Cash Subsidy: Another Roadblock

The annual bill for the cash subsidy scheme is a whopping $12 billion that has become prohibitive for the treasury mainly due to the plummeting price of oil in international markets.
The annual bill for the cash subsidy scheme is a whopping $12 billion that has become prohibitive for the treasury mainly due to the plummeting price of oil in international markets.

A parliamentary move obliging the government to eliminate the top three deciles of the population from the cash subsidy list would be an exercise in futility, experts and academia say.

Jamshid Pajuyan is of the opinion that “The current manner of identifying those not deserving cash subsidy is not precise. A database that includes all financial aspects should be created to allow for correct classification” of Iranians in need of the monthly payments.

Last week the Majlis established that the top three deciles of the population would be removed from the long list of cash subsidies despite objections from the government. Those found ineligible for the monthly payment include: businessmen, lawmakers, judges, university teachers, government servants with an annual salary of over $11,250, members of company boards of directors, government inspectors and expatriate Iranians.

Mohammad Bagher Nobakht, the head of the newly-founded Planning and Budget Organization and government spokesman has said, “Eliminating the top three deciles from the cash subsidy list doesn’t comprise of 24 million people and cannot be executed.  It would barely remove 7.5 million people.”

The Persian-language news website Fararu put a key question to Pajuyan: Is this Majlis measure, to remove the top three deciles of the population and those who annually make more than 350 million rials, feasible?  

  Confounding Move

In response, the economic expert and university teacher said, “In my opinion, in this case the government is right. With all due respects to the parliament, they (lawmakers) sometimes come up with measures that are rather confounding.”

Criticizing the Majlis call, he said it simply cannot be implemented. “In this country there are people under the radar, the government doesn’t have the slightest idea about what they are doing or their professions. Then there are those who in less than half an hour or in one deal pocket billions. This is while the Majlis wants to remove judges and faculty members, who contribute the most to value-added in our society, from the subsidy list.”

Even though the targeted population may have a higher income, it may well be that they never applied for the cash subsidy in the first place. Therefore this identification is not accurate, the government spokesman said.

Elaborating the point, he said it may be that these people have high incomes and not need the subsidy, but there are much larger groups with significantly higher income the government cannot delete from the subsidy list because it has no information about them and cannot find them.

When asked if these categories apply for subsidy, Pajuyan said, “Of course, they seem to appear needy only to deceive the government from their true income and not pay tax.”

  Monumental Cost

Hadi Haghshenas, an economic expert and a former MP told the website, “Can we really presume that all physicians and businesspeople make more than $11,250 a year? Can we also say that those making more than this are in the top three deciles? It seems such information is riddled with holes.”

He concurred that the government is apparently short on financial resources and is finding it hard to pay the monumental subsidy bill every month.

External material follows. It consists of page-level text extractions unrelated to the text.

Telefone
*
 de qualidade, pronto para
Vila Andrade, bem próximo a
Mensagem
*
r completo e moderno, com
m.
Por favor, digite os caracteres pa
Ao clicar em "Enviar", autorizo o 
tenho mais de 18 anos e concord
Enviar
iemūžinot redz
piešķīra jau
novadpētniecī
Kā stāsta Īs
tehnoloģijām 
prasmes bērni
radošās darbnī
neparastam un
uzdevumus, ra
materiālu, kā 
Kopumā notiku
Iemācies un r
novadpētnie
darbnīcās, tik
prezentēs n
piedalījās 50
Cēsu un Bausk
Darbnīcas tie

According to official data, almost 74 million people receive 450,000 rials ($13) per month/per person in cash subsidy. The annual bill only for this controversial scheme is a whopping $12 billion that has become prohibitive for the treasury mainly due to the plummeting price of oil in international markets.

Haghshenas said the former government had failed to efficiently implement the cash subsidy scheme after launching it in December 2010. “As per law, 50% of the income from the targeted subsidy scheme was to be given to the people. However the government gave away the full 100%!”

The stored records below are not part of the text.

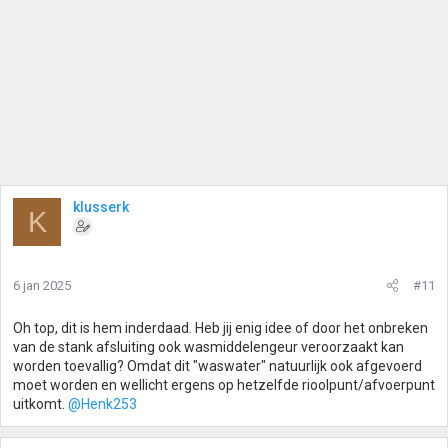
n
:
klusserk
K
6 jan 2025
#11
Oh top, dit is hem inderdaad. Heb jij enig idee of door het onbreken
van de stank afsluiting ook wasmiddelengeur veroorzaakt kan
worden toevallig? Omdat dit "waswater" natuurlijk ook afgevoerd
moet worden en wellicht ergens op hetzelfde rioolpunt/afvoerpunt
uitkomt.
@Henk253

According to Haghshenas, there are 20 million families in Iran, with an average of about 4 members per family. “In other words, the top three deciles would include six million families. Do these 6 million families really belong to this category?”

He is of the opinion that identifying 6 million people making over $11,250 p.a. is at best not possible. “This is because the government is capable of only identifying those who declare their wages (income) and have administrative or financial links to the government.”

One critical point both the above experts apparently missed has been raised by other respected economists and social scientists. They insist that the government can and should pinpoint the households really in need instead of wasting time and energy on navigating the “hidden” wealthy and undeserving of the cash payments.

The government must solicit relevant information and data from the Social Security Organization, the State Welfare Organization and the Imam Khomeini Relief Committee to determine the households at the low-end of the economic ladder and readjust the prohibitive and unsustainable subsidy program, the experts have said.